Ah! that was thirty years ago, where she looked for three or four engines then
She watches, unnoting the flight of time, a score of trains come in;
And the city has grown to twice its size, yet faithful still at her post she stands
Grasping her old worn traveling bag tight in her wrinkled hands.

The station employees scarcely heed the thin bent figure and anxious face,
They have seen her there 'till she seems to them almost like a part of the place;
If any of them, as they pass her by, kindly warn her of coming snow or rain,
She only says, with a faint sad smile-
'He promised to come on the evening train.'

When the lights are extinguished, the crowd dispersed, wearily she will walk away
Only to come to her lonely post with a feebler step next day;
Whom is she looking for? you ask.
Perhaps it is not worth the telling o'er
The same old story I know you've heard many a time before.

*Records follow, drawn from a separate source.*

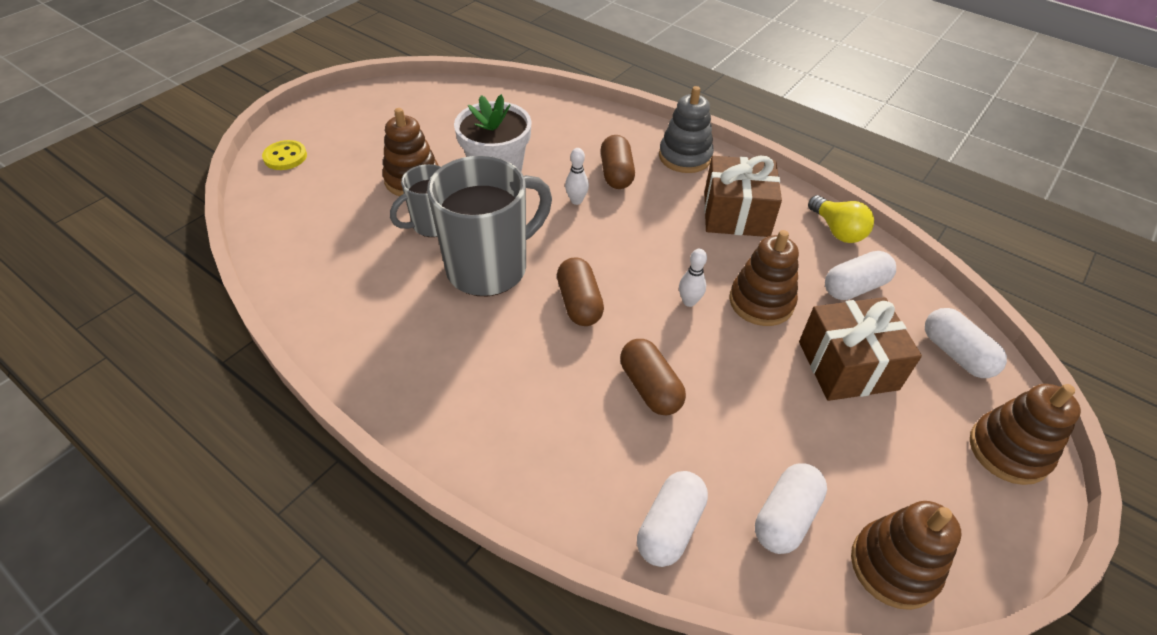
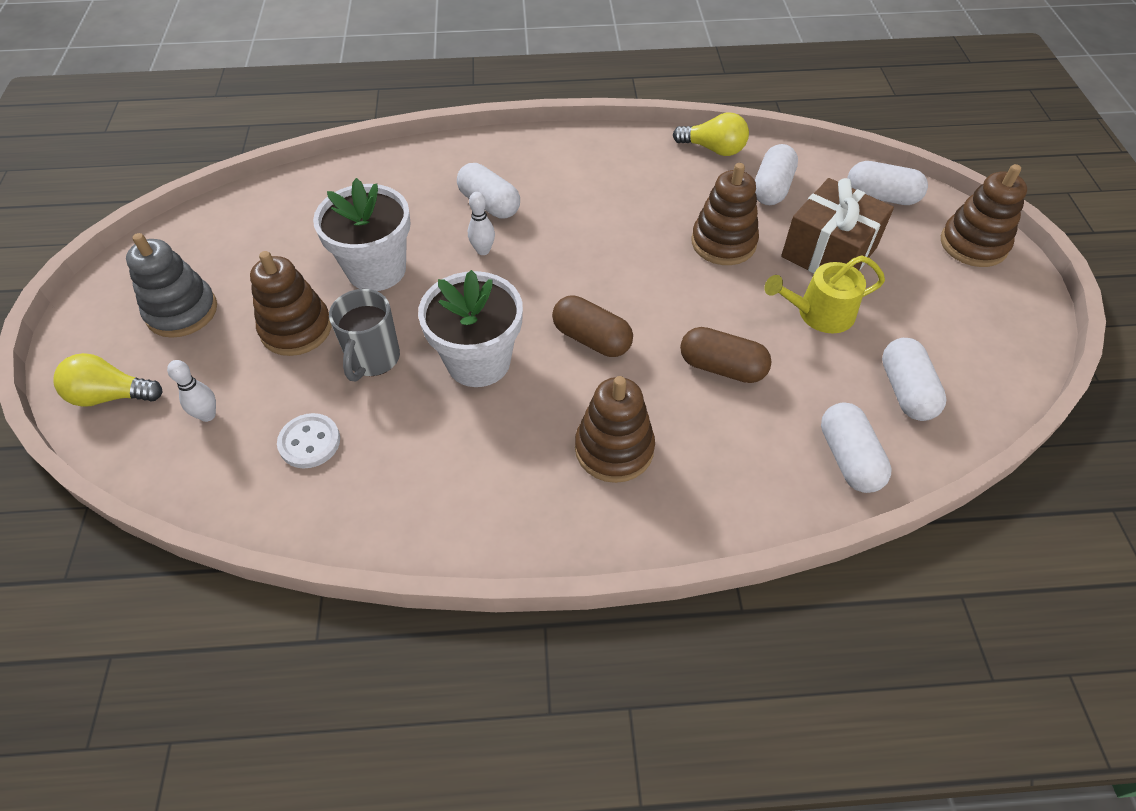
camera: 40 degrees left, 5 degrees up
yellow button [262,140,307,170] -> yellow light bulb [53,353,163,407]
grey mug [427,156,552,296] -> white flower pot [418,270,523,387]
brown capsule [600,135,635,189] -> white capsule [457,163,520,218]
grey stacking toy [659,86,714,173] -> grey stacking toy moved to [126,233,217,338]
white bowling pin [679,249,707,307] -> white bowling pin moved to [167,360,216,422]
brown gift [704,156,782,237] -> none
brown stacking toy [851,501,962,610] -> brown stacking toy moved to [575,376,655,483]
none -> white button [277,413,340,468]
none -> yellow watering can [764,255,885,333]

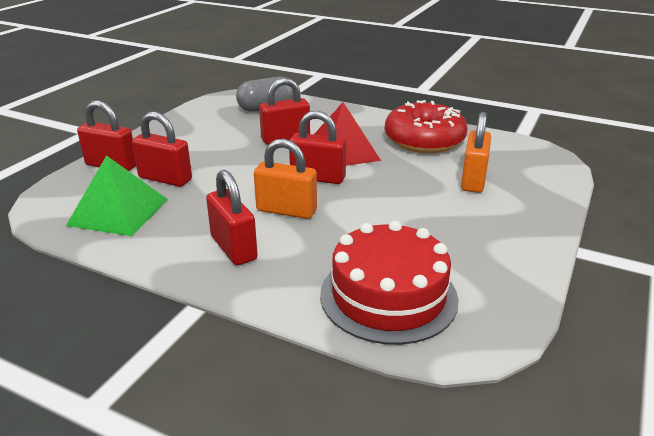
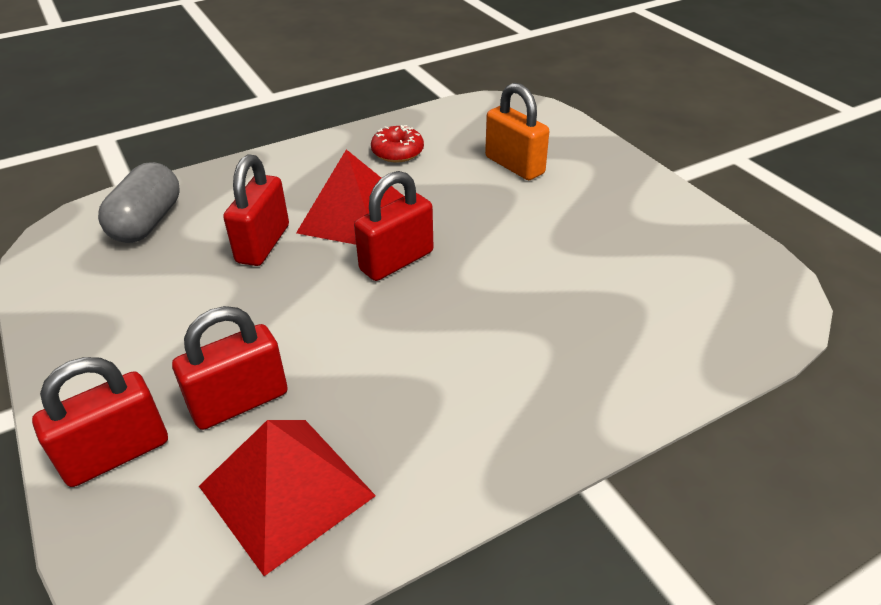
camera: 55 degrees left, 10 degrees up
green pyramid [66,155,168,236] -> red pyramid [199,420,376,576]
red padlock [206,170,258,265] -> none
orange padlock [254,139,317,219] -> none
red cake [320,221,459,345] -> none
red donut [385,100,468,153] -> red donut [371,125,424,163], size x0.49

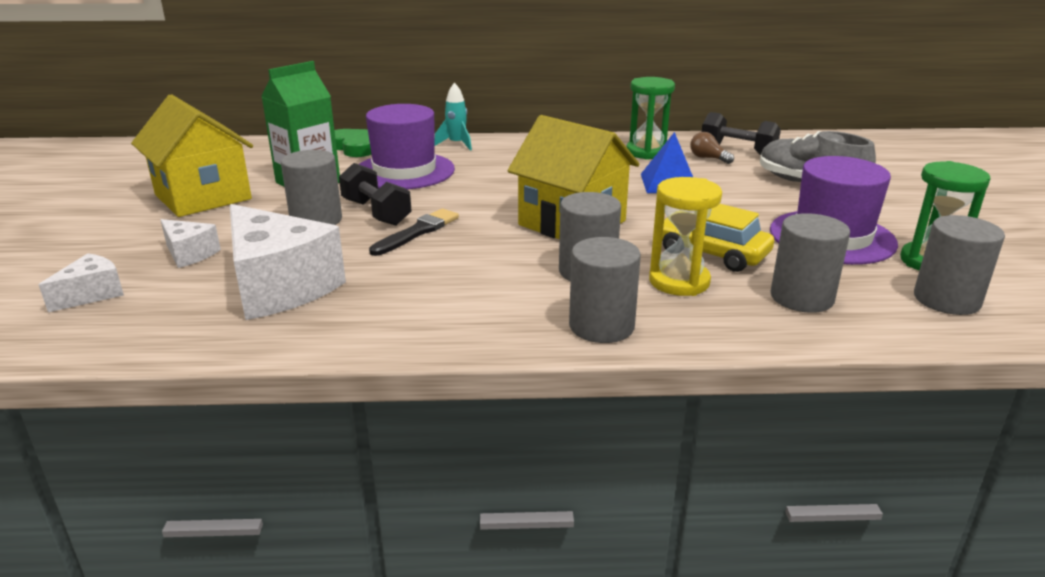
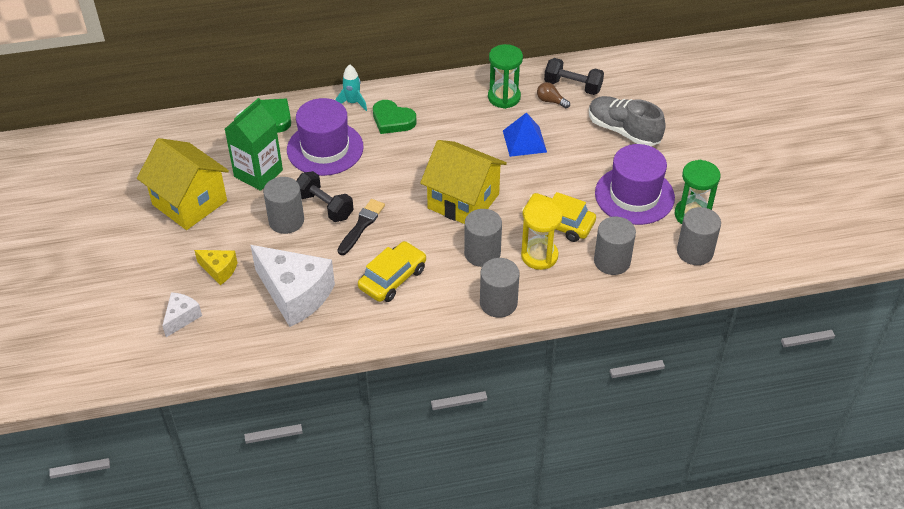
camera: 10 degrees left, 20 degrees up
white cheese [161,219,221,268] -> yellow cheese [194,250,238,285]
none -> yellow car [358,241,426,302]
none -> green heart [373,100,417,134]

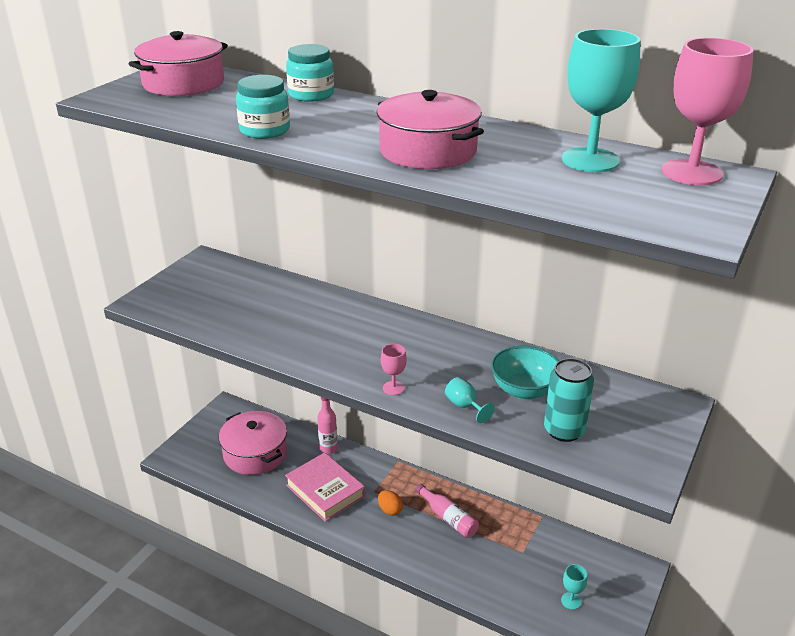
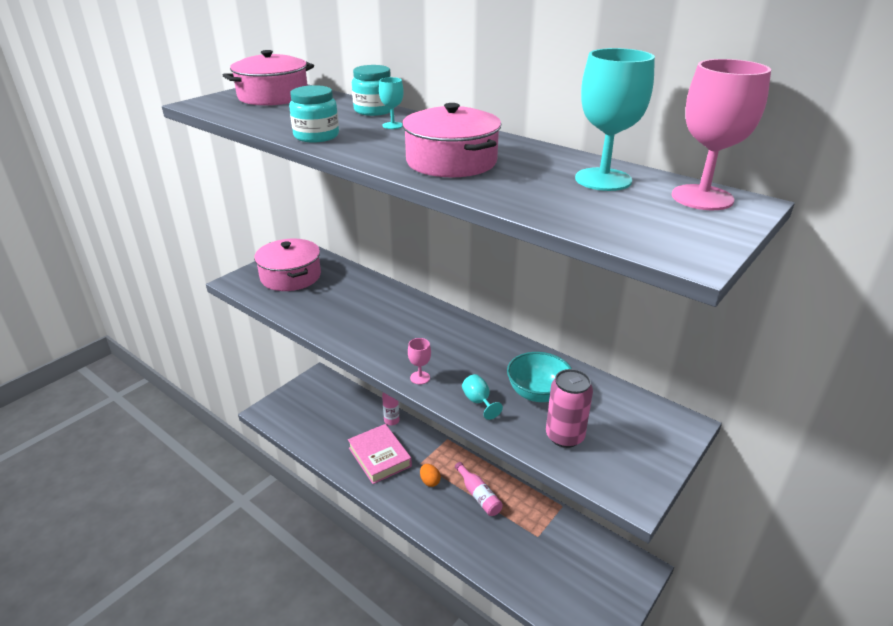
camera: 10 degrees right, 0 degrees up
pink pot [219,411,287,475] -> pink pot moved to [254,239,321,291]
turquoise can [544,358,594,442] -> pink can [546,369,593,448]
turquoise goblet [561,564,587,610] -> turquoise goblet moved to [379,77,404,129]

He was her sailor lover and she, courted by many, young and fair
With rosy cheeks and graceful form and sunshiny golden hair;
She stood that day where she's standing now, watching the train 'till it passed from view,
Never doubting but he would prove faithful to death and true;

He had gone on a voyage across the sea promising to return in the Spring
When, with the chime of the early year, their bridal bells would ring;
But the Spring flowers bloomed and the blithe birds sang and she waited and waited in vain
For her sailor lover never returned and no message came to explain.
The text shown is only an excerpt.